Other cleaning solutions that may work if rubbing alcohol is not available include club soda or a gentle stain remover such as Woolite. Regardless of what type of cleaner you use, it's important to test the solution on the back of the tie first to make sure it doesn't cause the colors to fade or run.
Removing Stubborn Stains
If your favorite tie is covered with grease or oil stains, cleaning it may prove a bit more challenging. Fortunately, it is not impossible to remove stubborn stains at home. Simply follow these steps to get your tie back in tip-top shape:
- Lay the tie on a clean, flat surface.
- Cover the stain with a thin layer of Borax, cornstarch or talcum powder.

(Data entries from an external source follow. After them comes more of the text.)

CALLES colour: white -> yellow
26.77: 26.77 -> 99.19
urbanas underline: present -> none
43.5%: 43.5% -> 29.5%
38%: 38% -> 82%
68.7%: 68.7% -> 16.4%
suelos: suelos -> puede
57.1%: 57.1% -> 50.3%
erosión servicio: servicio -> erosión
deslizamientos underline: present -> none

- Let the tie sit for several hours, so the powder can absorb the stain.
- Wipe the powder off the tie with a towel.
This method may not work on the first try; however, it can be repeated up to three times. If the stain persists you may have to consider recycling your silk neckpiece.
Dry Cleaning Silk Ties
Many think that if they get a stain on their silk tie the best solution is to take it to the dry cleaner. However, this option may not be the best alternative. Having a tie dry cleaned repeatedly over a short period of time can result in severe damage. Dry cleaning chemicals can weaken silk and rid it of its shine. In addition, excessive ironing will eliminate those spiffy-looking rolled edges that add to a tie's sophisticated look. Before turning to the professionals to clean your silk neckwear, consider cleaning them on your own using the aforementioned stain removal methods.
Tips for Keeping Silk Ties Clean
Avoiding getting stains on silk ties is a lot easier than cleaning them after the fact. Unfortunately, if you are required to wear ties as part of your professional attire, then you will have to take precautions in order to preserve the integrity of your tie. Some tips to help keep your tie stain free include:
- Tucking the tie into a shirt or jacket or lay it over one shoulder.
- Spraying the tie with a thin layer of Scotchgard.
- Using a tie tack to keep the tie pinned to the shirt and out of harm's way.
- Covering the tie with a bib when the situation allows, such as when eating lobster or crab.
Extending the Life of a Tie
Knowing how to rid stains from your favorite neckwear is just the first step in extending the life of your silk ties. Clean ties should be hung on a hanger or placed gently in a drawer large enough that doesn't require bending or folding the silk. If you opt to hang silk ties, be sure they are not squeezed too tightly against other items in the closet. Silk needs room so that air can circulate sufficiently. Finally, avoid placing ties in direct sunlight for long periods of time, as they can fade due to overexposure.